:: Problem 1 ::
Summarize the fastText documentation excerpt in two sentences.
:: Problem 2 ::
List every argument of ft_predict that the fastText documentation excerpt gives.
:: Problem 3 ::
In the fastText documentation excerpt, write out the passage from "a double withing" up to and including "package is returned.", replacing "lower bound" with "minimum".

----- Excerpt provided -----

Obtain all the words from a previously trained model.

Usage

ft_words(model)

Arguments

model

an object inheriting from "fasttext".

Value

a character vector.

Examples

## Not run: 
ft_words(model)

## End(Not run)

Predict using a Previously Trained Model

Description

Predict values based on a previously trained model.

Usage

ft_predict(
  model,
  newdata,
  k = 1L,
  threshold = 0,
  rval = c("sparse", "dense", "slam"),
  ...
)

Arguments

model

an object inheriting from 'fasttext'.

newdata

a character vector giving the new data.

k

an integer giving the number of labels to be returned.

threshold

a double withing [0, 1] giving lower bound on the probabilities. Predictions with probabilities below this lower bound are not returned. The default is 0 which means all predictions are returned.

rval

a character string controlling the return value, allowed values are "sparse", "dense" and "slam". The default is sparse, here the values are returned as a data.frame in a format similar to a simple triplet matrix (sometimes refereed to as the coordinate format). If rval is set to "dense", a matrix of the probabilities is returned. Similarly if rval is set to "slam", a matrix in the simple triplet sparse format from the slam package is returned.

...

currently not used.

Value

NULL if a 'result_file' is given otherwise if 'prob' is true a data.frame with the predicted labels and the corresponding probabilities, if 'prob' is false a character vector with the predicted labels.

Examples

## Not run: 
ft_predict(model, newdata)

## End(Not run)

----- Excerpted records -----

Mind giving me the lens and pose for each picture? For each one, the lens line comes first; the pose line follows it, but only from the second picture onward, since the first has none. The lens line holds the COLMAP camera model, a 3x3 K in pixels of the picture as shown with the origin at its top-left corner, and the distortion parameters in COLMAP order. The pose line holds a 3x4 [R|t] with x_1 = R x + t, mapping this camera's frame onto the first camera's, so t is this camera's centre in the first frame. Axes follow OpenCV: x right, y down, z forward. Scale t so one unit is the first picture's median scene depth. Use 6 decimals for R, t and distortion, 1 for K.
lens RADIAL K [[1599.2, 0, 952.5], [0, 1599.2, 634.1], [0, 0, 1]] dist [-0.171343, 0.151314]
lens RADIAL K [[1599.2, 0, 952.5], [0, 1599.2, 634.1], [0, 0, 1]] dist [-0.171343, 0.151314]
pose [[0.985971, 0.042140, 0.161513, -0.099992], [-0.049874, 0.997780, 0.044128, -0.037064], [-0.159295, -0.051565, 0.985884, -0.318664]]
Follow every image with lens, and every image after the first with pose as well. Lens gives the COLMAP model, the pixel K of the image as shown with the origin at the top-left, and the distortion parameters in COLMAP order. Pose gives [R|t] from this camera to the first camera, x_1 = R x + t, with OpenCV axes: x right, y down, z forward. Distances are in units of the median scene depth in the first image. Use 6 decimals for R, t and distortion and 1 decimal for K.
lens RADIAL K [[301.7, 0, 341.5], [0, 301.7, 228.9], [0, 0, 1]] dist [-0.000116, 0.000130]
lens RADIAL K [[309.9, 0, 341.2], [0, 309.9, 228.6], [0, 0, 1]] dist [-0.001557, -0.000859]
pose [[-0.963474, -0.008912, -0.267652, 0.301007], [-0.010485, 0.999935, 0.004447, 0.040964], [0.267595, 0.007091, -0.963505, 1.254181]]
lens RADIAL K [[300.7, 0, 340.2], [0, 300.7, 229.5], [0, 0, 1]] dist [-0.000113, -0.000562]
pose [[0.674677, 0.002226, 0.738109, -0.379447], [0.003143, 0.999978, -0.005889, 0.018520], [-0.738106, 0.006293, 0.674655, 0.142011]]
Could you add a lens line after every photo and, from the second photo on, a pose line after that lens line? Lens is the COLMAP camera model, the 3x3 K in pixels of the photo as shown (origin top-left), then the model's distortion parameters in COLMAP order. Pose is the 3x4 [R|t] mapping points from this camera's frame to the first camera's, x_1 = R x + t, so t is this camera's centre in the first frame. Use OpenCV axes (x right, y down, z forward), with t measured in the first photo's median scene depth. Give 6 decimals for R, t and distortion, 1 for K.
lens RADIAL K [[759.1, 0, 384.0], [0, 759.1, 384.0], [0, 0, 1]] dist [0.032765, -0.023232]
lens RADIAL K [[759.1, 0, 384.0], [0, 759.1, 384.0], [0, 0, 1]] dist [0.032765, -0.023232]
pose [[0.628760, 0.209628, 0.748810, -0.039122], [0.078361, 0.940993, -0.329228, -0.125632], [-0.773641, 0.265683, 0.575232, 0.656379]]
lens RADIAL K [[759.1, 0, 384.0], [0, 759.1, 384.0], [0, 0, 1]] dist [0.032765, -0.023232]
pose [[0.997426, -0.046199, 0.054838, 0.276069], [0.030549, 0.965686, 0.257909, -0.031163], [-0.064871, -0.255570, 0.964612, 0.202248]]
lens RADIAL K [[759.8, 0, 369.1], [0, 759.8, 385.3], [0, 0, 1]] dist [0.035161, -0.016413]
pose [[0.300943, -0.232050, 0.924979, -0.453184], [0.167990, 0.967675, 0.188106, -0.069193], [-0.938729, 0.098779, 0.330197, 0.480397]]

-----

:: Answer 1 ::
The excerpt documents ft_words, which obtains all the words from a previously trained model and returns a character vector. It also documents ft_predict, which predicts values based on a previously trained model and takes the arguments model, newdata, k, threshold, rval and "...".

:: Answer 2 ::
model, newdata, k, threshold, rval, ...

:: Answer 3 ::
a double withing [0, 1] giving minimum on the probabilities. Predictions with probabilities below this minimum are not returned. The default is 0 which means all predictions are returned.

rval

a character string controlling the return value, allowed values are "sparse", "dense" and "slam". The default is sparse, here the values are returned as a data.frame in a format similar to a simple triplet matrix (sometimes refereed to as the coordinate format). If rval is set to "dense", a matrix of the probabilities is returned. Similarly if rval is set to "slam", a matrix in the simple triplet sparse format from the slam package is returned.